Ему невольно то и дело вспоминался Лидгейт, и состоявшийся у них накануне утром разговор вызвал теперь у банкира чувства, каких и в помине не было во время разговора. Тогда его мало тревожили огорчение Лидгейта из-за перемен, готовящихся в больнице, а также его обида на вполне оправданный, по мнению Булстрода, отказ в неуместной просьбе. Оживляя в памяти этот разговор, он испугался, не нажил ли себе в Лидгейте врага, и ему захотелось его смягчить, а точнее, оказать обязывающую к благодарности услугу. Он пожалел, что сразу же не согласился дать доктору в долг эту показавшуюся ему непомерной сумму. Ибо если, слушая бред Рафлса, доктор заподозрит что-нибудь неладное или даже узнает наверное, Булстрод чувствовал бы себя спокойней, зная, что тот многим ему обязан. Но сожаление, быть может, пришло слишком поздно.
Странная, достойная жалости борьба происходила в душе этого несчастного человека, долгие годы мечтавшего быть лучше, нежели он есть, усмирившего свои себялюбивые страсти и облекшего их в строгие одежды, так что они сопутствовали ему, словно благочестивый хор, до нынешнего дня, когда, объятые ужасом, прекратили петь псалмы и жалобно возопили о помощи.
Лидгейт приехал только после полудня – он объяснил, что его задержали. Булстрод заметил, что доктор очень расстроен. Впрочем, Лидгейт тотчас занялся больным и стал подробно расспрашивать обо всем происходившем в его отсутствие. В состоянии Рафлса заметно было ухудшение, он почти не прикасался к еде, ни единой минуты не спал, был беспокоен, бредил, но пока не буйствовал. Вопреки опасениям Булстрода, он не обратил внимания на доктора и бормотал себе под нос нечто несвязное.

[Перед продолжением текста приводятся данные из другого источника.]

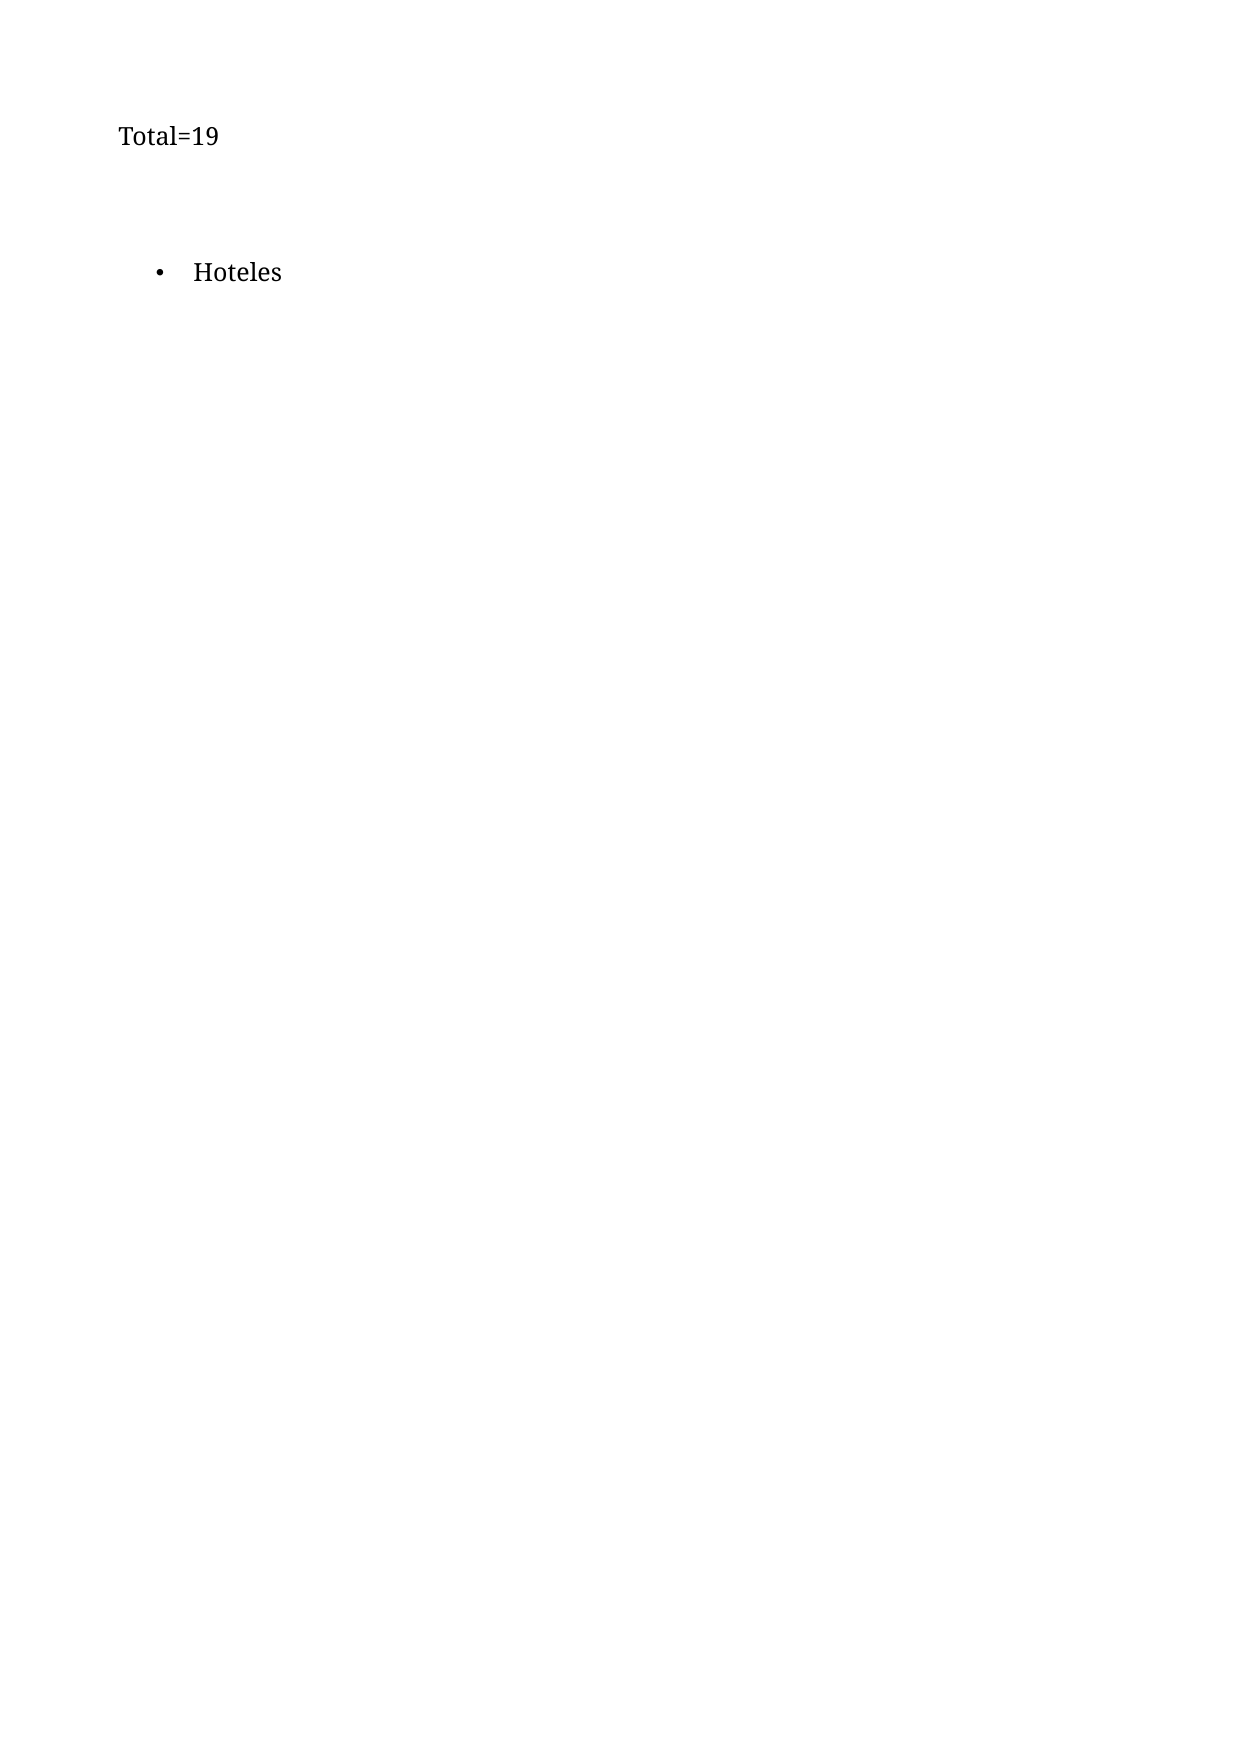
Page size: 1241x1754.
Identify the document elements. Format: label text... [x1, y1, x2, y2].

list Hoteles [156, 254, 1122, 288]
text Total=19 [118, 118, 1122, 152]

– Как вы его находите? – спросил Булстрод, оставшись с доктором наедине.
– Ему хуже.
– Сегодня вы меньше, чем вчера, надеетесь на благоприятный исход?
– Нет, я все же думаю, что он может выкарабкаться. Вы сами будете ухаживать за ним? – спросил Лидгейт, вскинув взгляд на Булстрода и смутив его этим внезапным вопросом, который, впрочем, задал вовсе не потому, что заподозрил неладное.
– Я полагаю, да, – ответил Булстрод, тщательно взвешивая каждое слово. – Миссис Булстрод уведомлена о причинах, которые задерживают меня здесь. В то же время миссис Эйбл с мужем недостаточно опытны, так что я не могу полностью на них положиться. Кроме того, я не считаю себя вправе возлагать на этих людей подобную ответственность. Вы, я думаю, захотите дать мне новые распоряжения.
Самым главным из новых распоряжений оказалось предписание давать больному весьма умеренные дозы опия, если бессонница продлится еще несколько часов. Опий доктор предусмотрительно привез с собой и подробно рассказал, какой величины должны быть дозы и после скольких приемов лечение следует прервать. Он особенно подчеркнул, что давать опий без перерыва опасно, и повторил свой запрет насчет алкоголя.
– Насколько я могу судить, – заключил он, – главную угрозу для больного представляют возбуждающие средства. Он может выжить, даже находясь на голодной диете. У него еще немало сил.
– По-моему, вы сами нездоровы, мистер Лидгейт. Я весьма редко… вернее, в первый раз вижу вас в подобном состоянии, – сказал Булстрод, выказывая не свойственную ему еще совсем недавно заботливость по отношению к доктору и столь же мало ему свойственное равнодушие к собственному здоровью. – Боюсь, вас что-то встревожило.